**Request:**
Render each line of the listing below as a Markdown table with two columns, Row and Text: Row numbers the lines in order and Text holds each line. Skip blank lines and leave the pictures out of the table.

Top of Records supplied

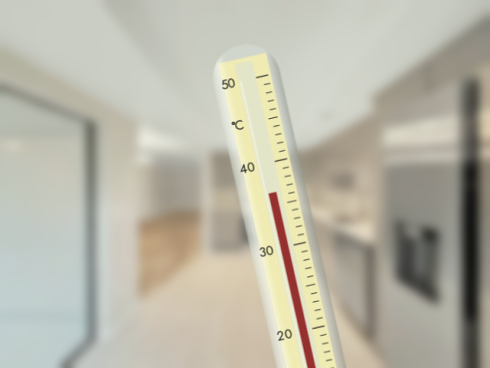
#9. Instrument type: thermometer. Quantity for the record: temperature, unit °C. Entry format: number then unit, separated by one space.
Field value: 36.5 °C
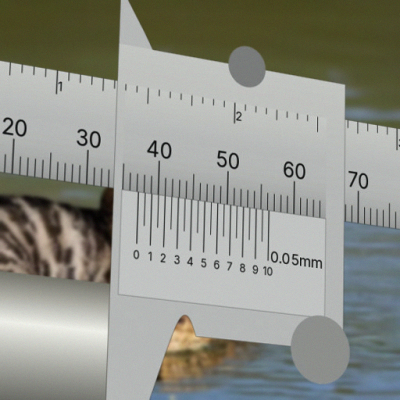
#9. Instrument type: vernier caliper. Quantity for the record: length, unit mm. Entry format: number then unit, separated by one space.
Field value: 37.2 mm
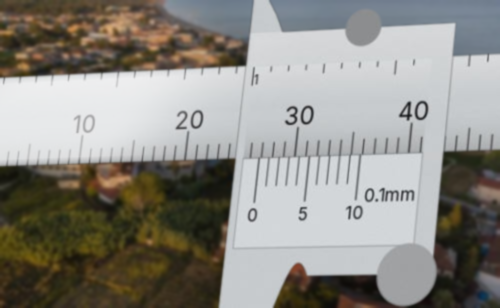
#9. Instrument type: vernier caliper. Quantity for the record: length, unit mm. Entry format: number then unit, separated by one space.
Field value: 26.8 mm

Bottom of Records supplied

**Solved problem:**
| Row | Text |
|---|---|
| 1 | #9. Instrument type: thermometer. Quantity for the record: temperature, unit °C. Entry format: number then unit, separated by one space. |
| 2 | Field value: 36.5 °C |
| 3 | #9. Instrument type: vernier caliper. Quantity for the record: length, unit mm. Entry format: number then unit, separated by one space. |
| 4 | Field value: 37.2 mm |
| 5 | #9. Instrument type: vernier caliper. Quantity for the record: length, unit mm. Entry format: number then unit, separated by one space. |
| 6 | Field value: 26.8 mm |